Ms. Doiron, who teaches at Parkview High School in Sterling, Va., said her experience in the F-35 simulator helped reinforce that her students need opportunities to actively try different solutions to problems, even if they sometimes fail. “Kids are used to working to get the right answer,” she said. “But in doing science, nine times out of 10, you get the wrong answer, but it teaches you how to think.”

Although the GWTIP program was piloted in 2009 with primarily STEM (science, technology, engineering and mathematics) educators, industry partners later requested that the program also include English and language arts educators, said Nicole Kezmarsky, who teaches calculus at Loudoun County High School and has participated in the program since its inception. As a “mentor teacher” this summer, Ms. Kezmarsky helped newcomers get the most out of their site visits. “Businesses have started using the acronym STEAM instead of STEM because they want to incorporate language arts,” she explained. “When they hire, they want people who are good communicators.”

For Paulette Garner, a language arts teacher at Parkside Middle School in Manassas, Va., a GWTIP program externship with Dulles International Airport provided valuable industry contacts for one of her classroom assignments: writing a business letter. “For my students, something as simple as knowing when to switch from casual to formal style is important,” she said. Employees from Dulles volunteered to exchange letters with Ms. Garner’s eighth-grade students, and some have even offered to come to her classroom to talk about on-the-job communication. “Oral communication is huge in my classroom—it’s one of the standards of learning. The contacts we’re developing through this program are wonderful,” she said.

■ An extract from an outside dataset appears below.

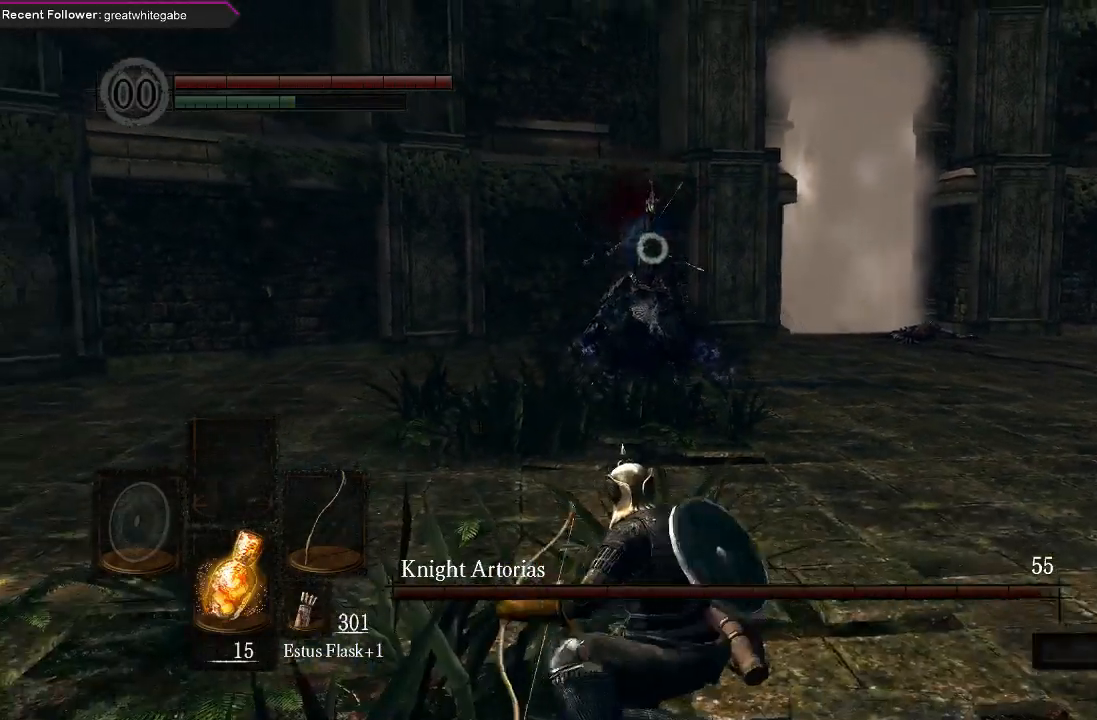
{"buttons": [], "left_stick": "down", "right_stick": "center", "events": [[300, "left_stick", "center"], [467, "left_stick", "down"]]}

Ms. Kezmarsky said that both she and her students benefit from her participation in GWTIP. Employees from network security firm Telos came to her classroom last year to talk about real-world math applications, for example. “In this program, you see the ways people use the skills the kids really need to know. I teach AP calculus, so these students are our future engineers.”

And as a teacher, she enjoys the exposure to new technology and the collaboration with educators in other fields. “This is the best professional development experience I could have dreamed of,” she said. “It keeps my ideas fresh.”